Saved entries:
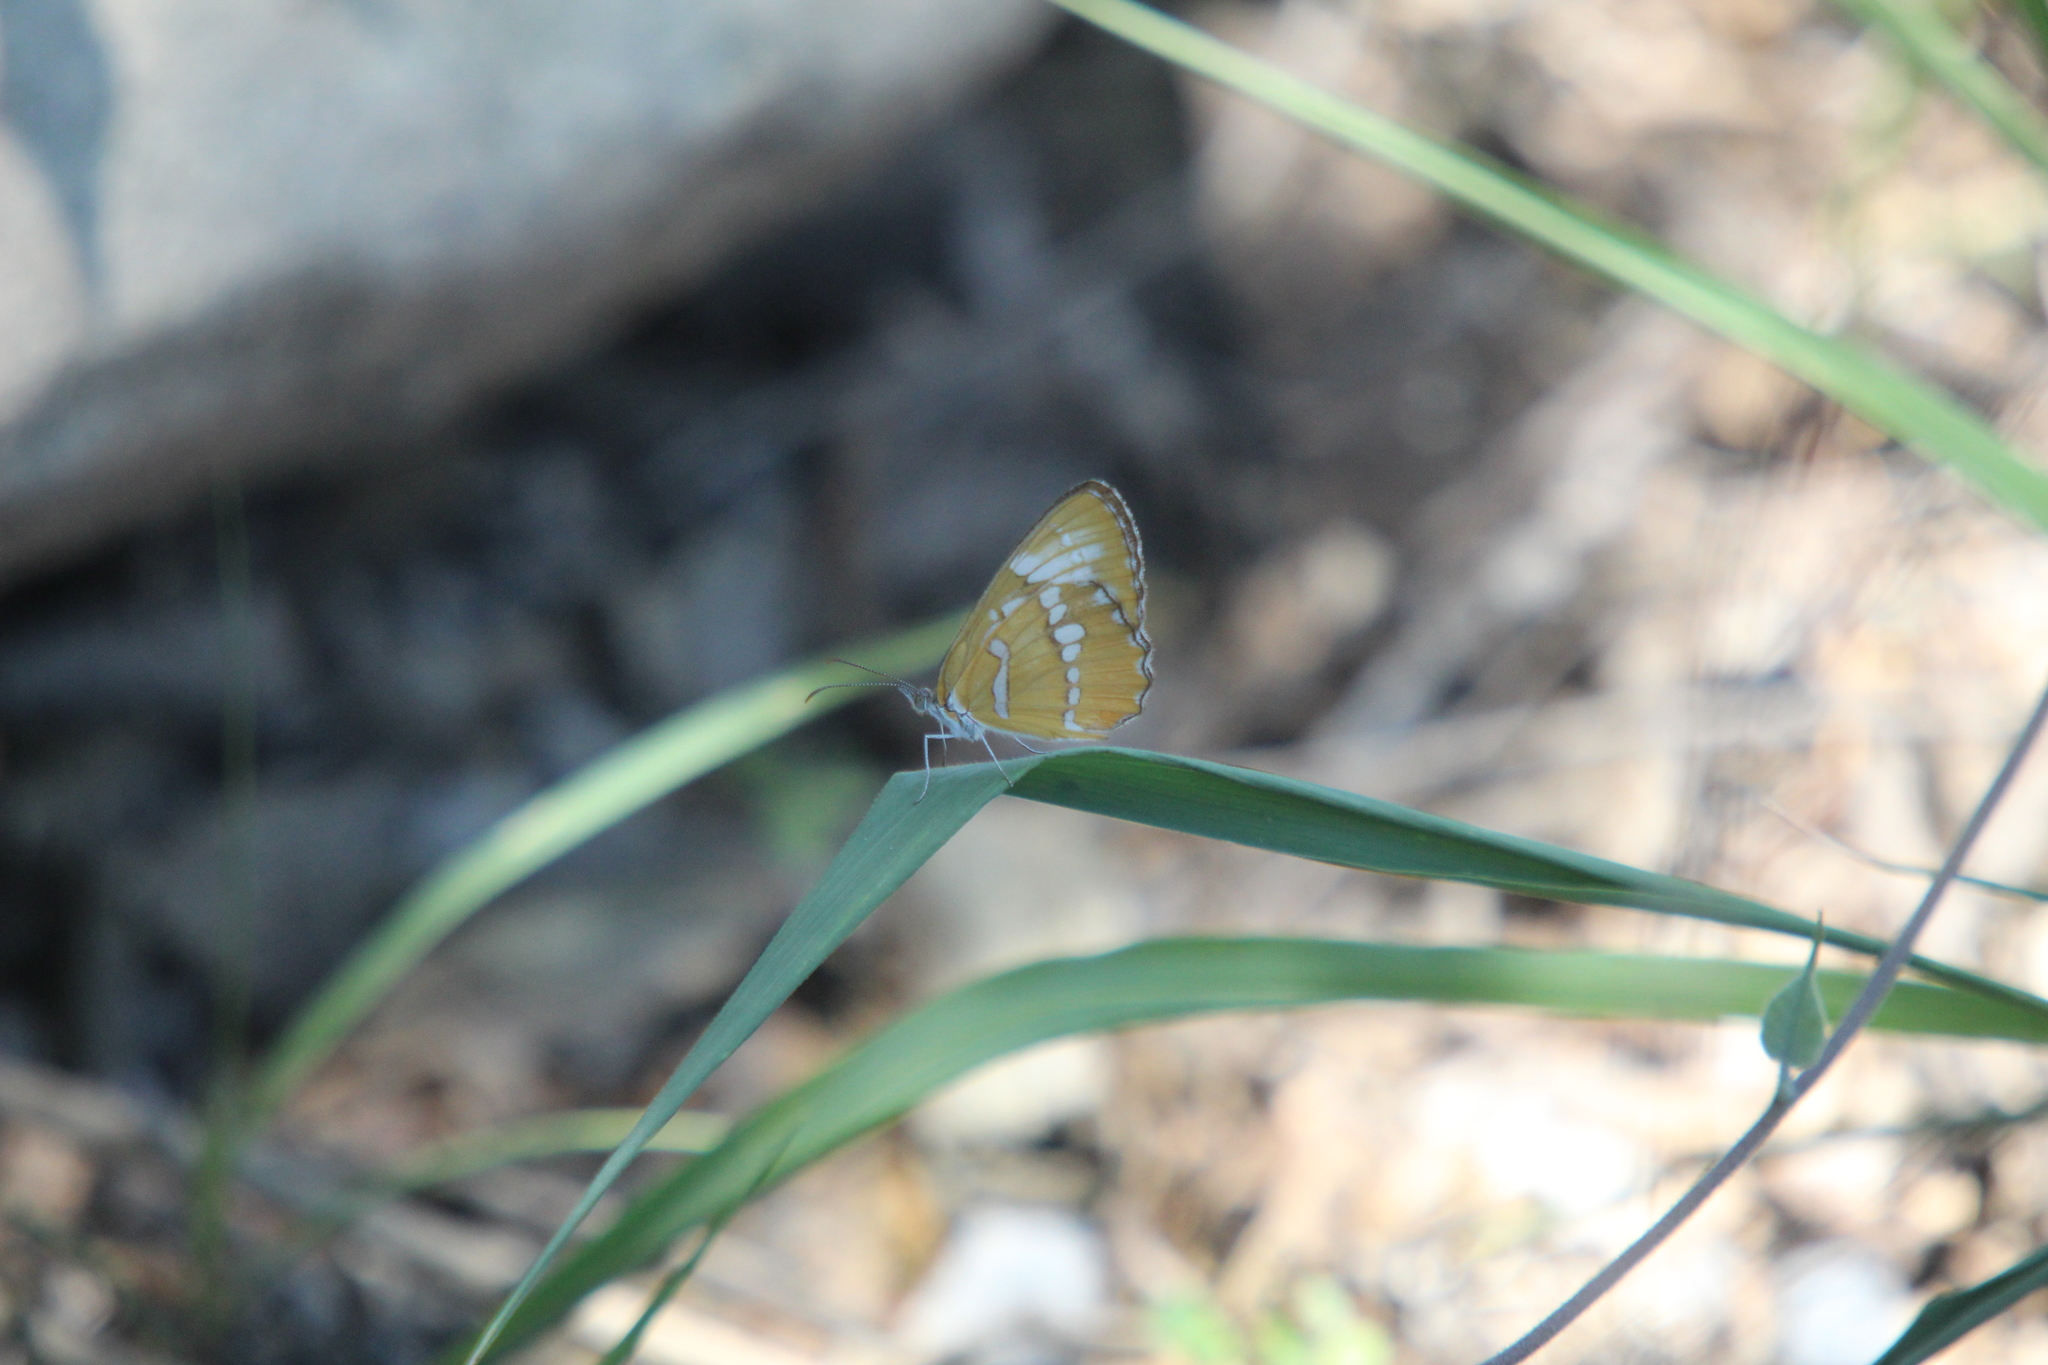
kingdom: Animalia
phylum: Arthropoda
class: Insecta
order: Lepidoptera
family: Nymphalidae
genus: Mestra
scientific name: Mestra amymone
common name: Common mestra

DESCRIPTION OF THE TASK: Can you write out the lines above word for word, leaving out the picture?

THE RESULT:
kingdom: Animalia
phylum: Arthropoda
class: Insecta
order: Lepidoptera
family: Nymphalidae
genus: Mestra
scientific name: Mestra amymone
common name: Common mestra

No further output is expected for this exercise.